The splatter of raindrops is a constant backdrop. A ruffle-feathered pigeon, soaked and feeling sorry for itself, perches on a balcony rail. Cars and safa tempos slalom among the potholes, splashing people on foot when a wheel drops into muddy water. Mould spores seem to be the only thing that can dodge the raindrops. Shoes, clothes, car seat-covers all sport a fine, fuzzy skin and have to be rubbed periodically with disinfectant. Kathmandu nestles down under bleak cottony skies, somewhat like that pigeon on my office balcony. As the end of the monsoon approaches, we're well and truly tired of rain.
Mind you, there are worse places to be in the rainy season, many in India. Ask anyone who has ever lived in Calcutta. The sight of a Writers Building babu nonchalantly wading through waist deep floods across BBD Bag springs to mind. So does the less lugubrious picture of rats, swimming past several policemen trapped on a traffic platform in the centre of Chowringhee. Downstream from Nepal, in north Bihar, this is the dreadful time of year. In the Maithili-speaking heartland around Darbhanga, the waters of the Arun, the Sun Kosi and further west, the Bagmati, debouch onto natural flood plain. Huge embankments, built forty years ago to protect local farms, instead trap the waters. More than three million people own land that is underwater for nine months of the year.
Mandarins in Patna and Delhi murmur about deforestation in Nepal but they know that the late Jawaharlal Nehru's deification of science and technology are to blame. The embankments were built because the great man favoured mega-projects. No study was done of their effect, or the pattern of flooding in this silt-rich region between the Himalayas and the Ganges. Now the farmers of Darbhanga drive taxies in Delhi, sell fruit in Bhaktapur or pole boats past embankments where soaked shantytowns sit amid mosquitoes and waterborne disease. Bihar's water secretary once told me-with total seriousness-that she was suggesting that people take fish farming as an activity. A long campaign for compensation, run by the Inspector General of Police in Patna, who owns 26 flooded acres near Jaynagar, ebbs and flows but like the flood waters, seldom seems to go anywhere.
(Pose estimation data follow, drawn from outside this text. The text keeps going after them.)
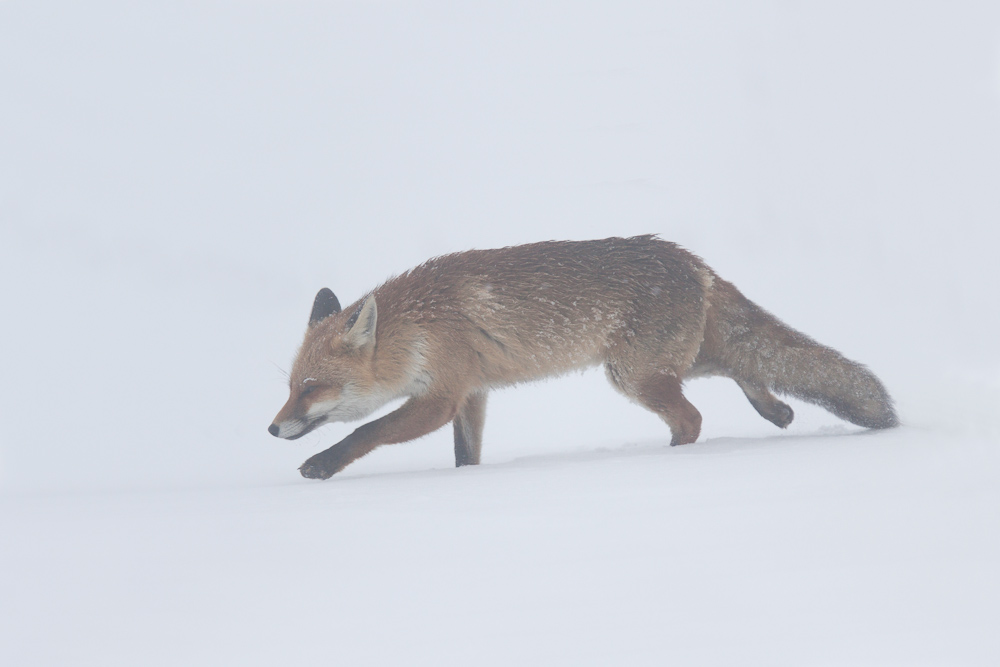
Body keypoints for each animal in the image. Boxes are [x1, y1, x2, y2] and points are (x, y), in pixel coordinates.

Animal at [268, 236, 900, 480]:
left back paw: (676, 459)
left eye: (312, 387)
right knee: (742, 367)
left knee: (693, 417)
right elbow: (466, 457)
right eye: (290, 385)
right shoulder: (472, 393)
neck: (420, 327)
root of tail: (691, 259)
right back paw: (775, 411)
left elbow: (365, 432)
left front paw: (321, 465)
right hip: (669, 362)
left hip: (634, 375)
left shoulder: (440, 395)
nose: (272, 429)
Then there is Bangladesh. The subcontinent's two greatest river, the Ganga and the Brahmaputra merge at Goalundo Ghat, one of the most remarkable places I have ever seen. I travelled there with the head of the Bangladesh Red Crescent. We drove until the road was washed out and hopped into a country boat to complete the journey. The Ghat was still a few hours away, through flooded fields and past inundated villages. Then suddenly you round a bend and your jaw drops in wonder. Huge ocean-going ships ply the river here, now called the Meghna. Our little wooden barge had to scuttle for cover as one leviathan steamed by us, hooting a warning from the bridge. An all water horizon makes you think you're offshore, out on the Bay of Bengal. But no, this is just forty km north of Dhaka, well inland on what the map says is just a river, flowing through villages and past places like Goalundo Ghat.
Here the problem is erosion. As you drift with the current, it's possible to see huge chunks of earth fall into the river, someone's land, gone for good. Villages become peripatetic in such circumstances. People shift back from the riverbank until they run into someone else's property. Then they go to the city to pedal a rickshaw or work in a garment sweatshop, stitching shirts for The Gap. Meanwhile, downstream the silt-laden waters deposit mounds of dirt and islands emerge from the flood. Within a few hours, a banana tree is planted, a paddy field is staked out and emerald green seedlings are shoved into the rich, alluvial muck.
As I sit high and relatively dry in my eyrie in Kathmandu, the rhythmic rain drops fall and start the long journey south. The life cycle is renewed; one family's misery is another's new hope. But I wish it would stop raining. My brain is getting mouldy.